Their policy was to shoot first. The targets were set, not one, or two, but the millions like him. How they loved their bullets, how they hated his music and food, the smell of his clean clothes, his daughter in pretty pink dresses, his tacos and beans, his lawnmower and round sweet wife, his son in school, his language and the rolling r’s of his tongue. How they hated him and his dogs, him and his enthusiastic use of English and the small home he painted every five years.
Them and those guns, them and the rights that they asserted. Them and those rights that they would deny him, the ones they would deny his children if they could. That Second Amendment they held tight to their heart, those words that they would spit forth, smelling like coffee and disfigured prostitutes, they shaped the world as they would like to imagine it, saw their chosen right as immovable while others were flawed. If his rights were not written in stone, then why did they scream for their guns?
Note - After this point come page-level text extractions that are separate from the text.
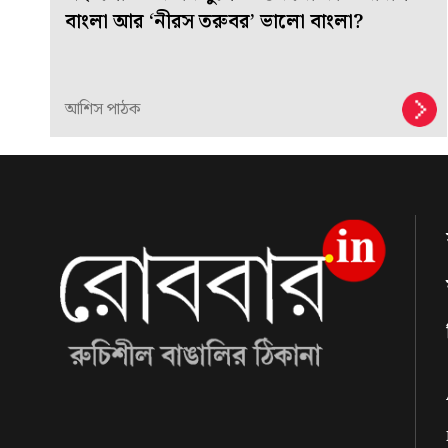
বাংলা আর ‘নীরস তরুবর’ ভালো বাংলা?
আশিস পাঠক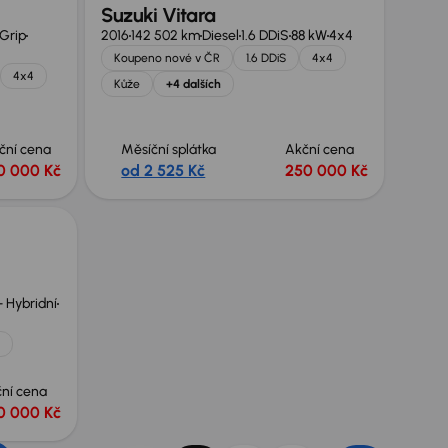
Suzuki Vitara
lGrip
2016
142 502 km
Diesel
1.6 DDiS
88 kW
4x4
Koupeno nové v ČR
1.6 DDiS
4x4
4x4
Kůže
+4 dalších
ční cena
Měsíční splátka
Akční cena
0 000 Kč
od 2 525 Kč
250 000 Kč
+ Hybridní
ní cena
0 000 Kč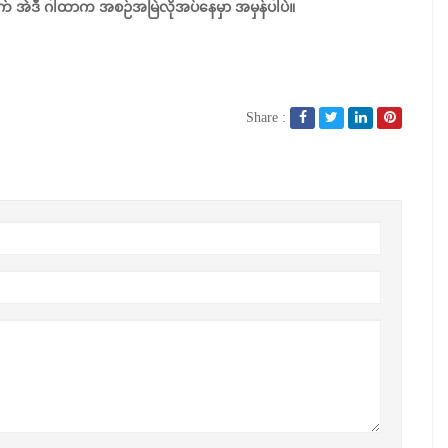
် အဲဒီ ဂါထာက အစဉ်အမြဲလိုအပ်နေမှာ အမှန်ပါပဲ။
Share :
Why did the men of highest power remain so quiet? Gently stroking their hands, rubbing their toes together, waiting to see what the tide of people would endorse before they walked to the microphone and made a statement.
They were always so scared to have an opinion. Only the men with those guns were solid in their statements, they were the ones that never changed, maybe they were getting harder, turning to stone, they were certainly never afraid to scream, their guns talked for them, clack!
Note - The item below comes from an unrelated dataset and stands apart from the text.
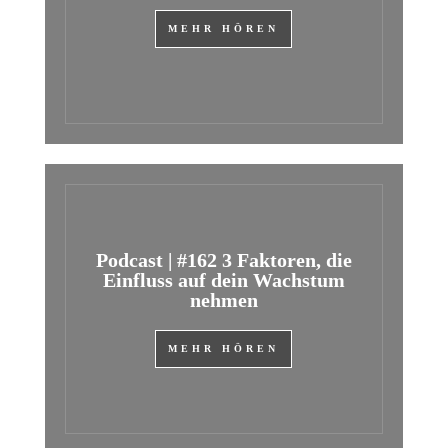
MEHR HÖREN
Podcast | #162 3 Faktoren, die
Einfluss auf dein Wachstum
nehmen
MEHR HÖREN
Hitting his neighbor in the chest, taking away the breath of that young girl on the border, taking her father too. Their guns talked and not only did they have the right to have them, they thought they had the right to use them, declaring people like him the enemy. Turning his mother, that thick tree that bore a dozen lives, turning her into a villain, into a criminal deserving of a bullet. His children, turning them into aliens with only one signature.
He looked around with tear-stained eyes, unsure when it would stop, maybe now that the devil had sprouted naked from the ground. He wondered if it was ever gone, or had that dusting of sulfur merely hidden in the shadows, waiting for the perfect moment to come out the red door and find them.
He was now a criminal and the ones with the guns were free. The ones that murdered walked around and waved their striped flags and they would rest on the constitution like it was made for them alone, forgetting, perhaps never knowing, that this actually used to be his land, his and the dogs like him.
They didn’t knock on the door, they came in the night, that huge group with their guns and disease, their sickness that would spread, killing their enemy with only a coffee-scented breath discharged in their direction.
The movie had not changed, not a bit of dialogue had been altered. The policy, the billboards, the country and its actors. They smiled on those shiny posters, looking out at them, at that dried land and the browns and whites that dotted the landscape, those with power and bullets, those that lived like dogs under the sun, crying salty tears that ran down grandmother’s face, tasting not of salt, but of pepper.